The thalamus, hypothalamus, and cerebrum.
Thalamus:
Relays incoming information to the cerebrum. It sorts out information.
Hypothalamus:
Maintains the body’s internal equilibrium, regulates body temperature, water content, blood pressure, hunger and thirst, sex drive, mating behaviours, fight or flight response, and connects the pituitary gland in the endocrine system.
Homeostasis:
The body’s internal equilibrium.
Cerebrum:
Made of the cerebral cortex which is grey matter. It has folds called fissures to allow for more neurons.

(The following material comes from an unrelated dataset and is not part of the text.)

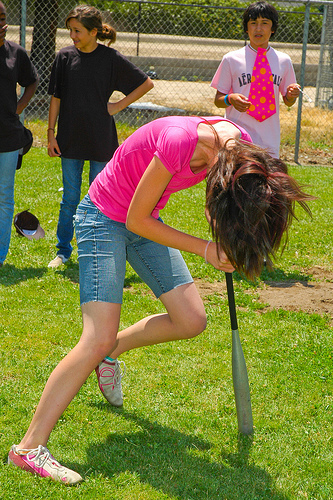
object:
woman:
[5, 112, 319, 489]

Divided into left and right hemispheres.
The right hemisphere of the cerebrum:
Visual patterns/spatial awareness and creative thought.
The left hemisphere of the cerebrum:
Verbal skills and logical thought.
Corpus callosum:
A bundle of nerves which allows the left and right hemispheres of the cerebrum to communicate.
What can cerebrum hemispheres be further divided into?
The frontal lobe, temporal lobe, parietal lobe, and occipital lobe.
Frontal lobe:
Motor control of voluntary muscles, intellectual activities, and personality.
Temporal lobe:
Vision but mostly hearing, memory, and interpretation of sensory information.
Parietal lobe:
Sensory, touch and temperature awareness, emotions, interpreting speech.
Occipital lobe:
Vision, interpreting visual information.
Midbrain:
Located below the thalamus, four spheres of grey matter, relay center for ear and eye reflexes.
Hindbrain:
Joins with the spinal cord, and contains the cerebellum, pons, and medulla oblongata.
Cerebellum:
The largest section of the hindbrain, controls limb movement, balance, muscle tone, and fine motor control.
Pons:
Passes information between the cerebellum and the medulla.
Medulla Oblongata:
Connects the CNS with PNS, controls involuntary muscle movements like breathing, swallowing, and heart rate, the coordinating center for the autonomic nervous system, motor axons cross from the mid and forebrain from one side of the CNS to the other side.